I'd buy the GPU used, by the way,

grand sorrel
# worn stirrup I'd buy the GPU used, by the way,

Just to make sure I understand — is your entire Home Assistant setup running on a full-sized PC?
I was actually looking for something smaller that could fit in a rack-mounted case or enclosure.

worn stirrup
#

I'm running HA as a docker container in a debian VM on a Proxmox VE node. The hardware is inside a full tower.
TLDR: Yes.

grand sorrel
#

@worn stirrup I’m currently running HAOS (Generic x86-64) on a Dell Wyse 5060 with 4GB RAM (no AVX support), and I also have Home Assistant Voice installed.
I’d like to set up a voice assistant connected to ChatGPT (not running locally, but through the API).

What would you suggest I do or change in my setup to get this working well?
My budget is around 1k$

worn stirrup
#

I guess the cheapest way without changing anything would be a Nabu Casa subscription 😄
For hardware recommendations we'd need more information.

grand sorrel
worn stirrup
#

I was under the impression you can let it make your voice to text but I haven't tried. What exact goals are you trying to achieve with the hardware, what is important for it. Power consumption for example. Do you want to build yourself or not. Stuff like that.

grand sorrel
# worn stirrup I was under the impression you can let it make your voice to text but I haven't ...

So ideally, I’d like a ready-to-use device — I’m not experienced with building hardware myself. But if that’s the only way, I’m open to learning how to build it 😄
Power consumption isn’t a concern for me.

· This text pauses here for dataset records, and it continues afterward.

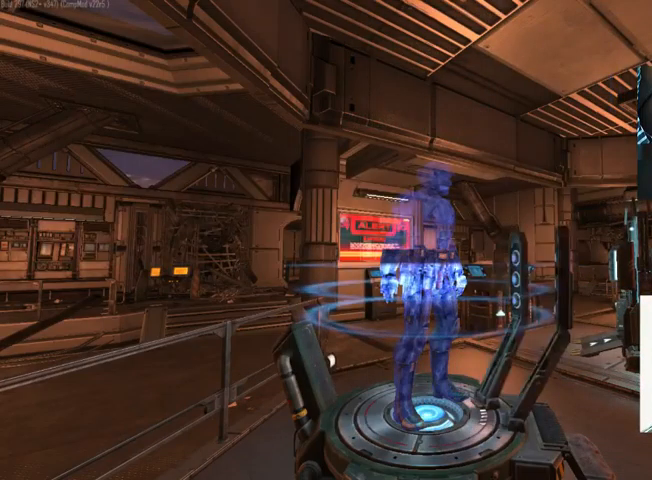
{"keys": [], "mouse": [], "events": []}
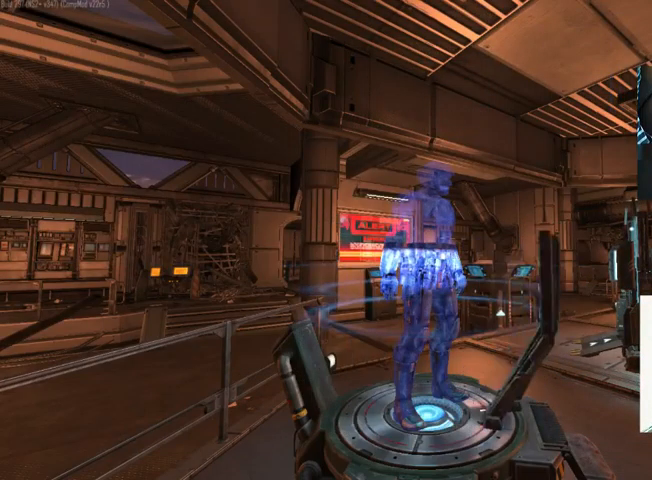
{"keys": [], "mouse": [], "events": []}
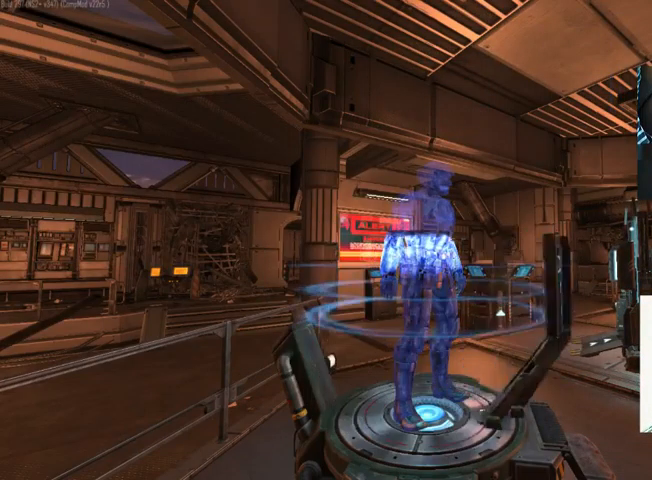
{"keys": [], "mouse": [], "events": []}
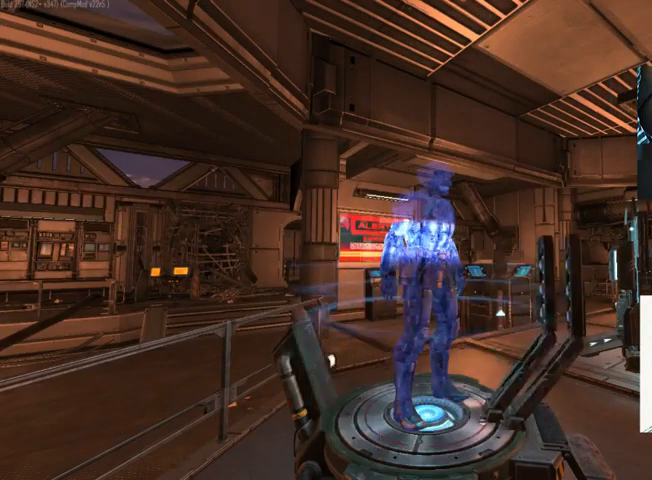
{"keys": [], "mouse": [], "events": []}
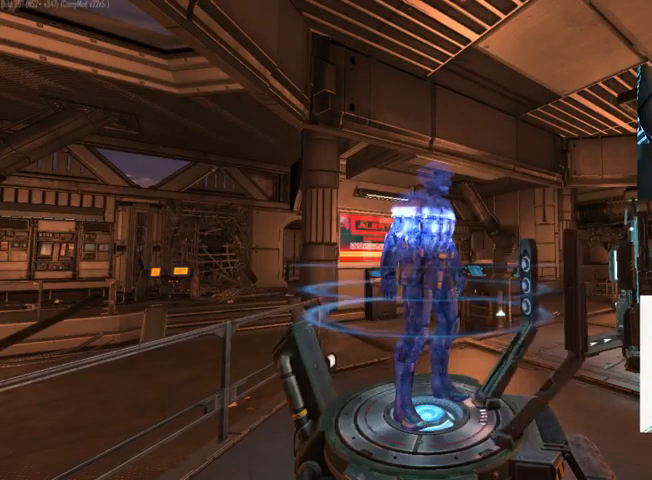
{"keys": [], "mouse": [], "events": [[200, "shift", "down"], [366, "tab", "down"], [466, "shift", "up"], [466, "tab", "up"]]}
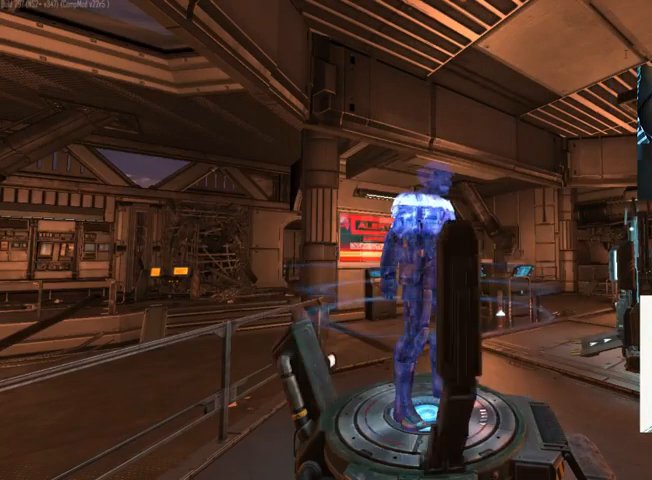
{"keys": [], "mouse": [], "events": []}
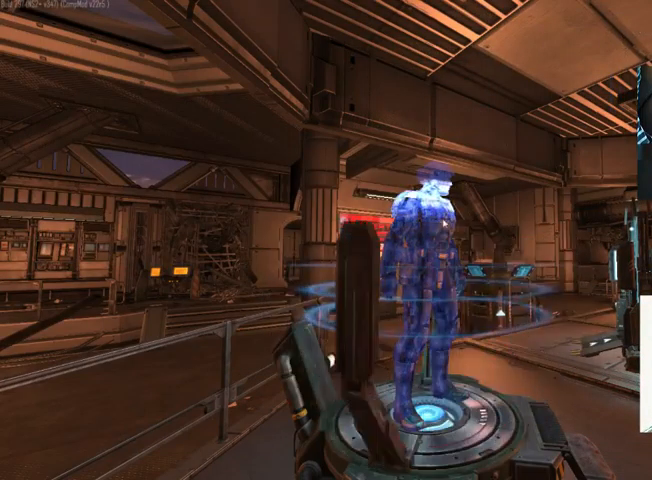
{"keys": [], "mouse": [], "events": []}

My main goal is to run a voice assistant that works reliably in Polish, using ChatGPT via API.
I haven’t worked with Docker before, but if it’s a good solution here, I’m also open to trying it.

worn stirrup
#

There are PCs with a 4560G for example. But basically you'd just go on eBay and look for tower PCs where a GPU can fit. The issue with prebuilds like that is that they might not have a powerful PSU or 8 pin power cables. HAOS can be easier but you are not as flexible with what you can run. Building your own tower gives you the most flexibility and choice but is more expensive. I built mine.

#

An alternative would be a GPU that needs less power so you can power it via the PCI(e) slot. 75W I think.

#

Giving more detailed non-biased recommendations is kinda hard.

grand sorrel
worn stirrup
#

Find a case and motherboard you like and go from there. I chose to go the AM4 route.
I recommend you get a full sized ATX mainboard and a case that can house it. I regret going mATX.

grand sorrel
#

CPU: AMD Ryzen 5 5600X

Motherboard: ASUS Prime B550-PLUS (ATX, AM4)

GPU: NVIDIA RTX 3060 12GB

Would this be a good combo, or would you suggest any changes?

worn stirrup
#

I chose the 5700G for myself because it has an iGPU and, due to its monolithic design, lower idle power consumption. It has fewer lanes through and no ECC support.
If that doesn't matter I'd pick the 5700x as you get more cores/threads for a negligible amount of price increase.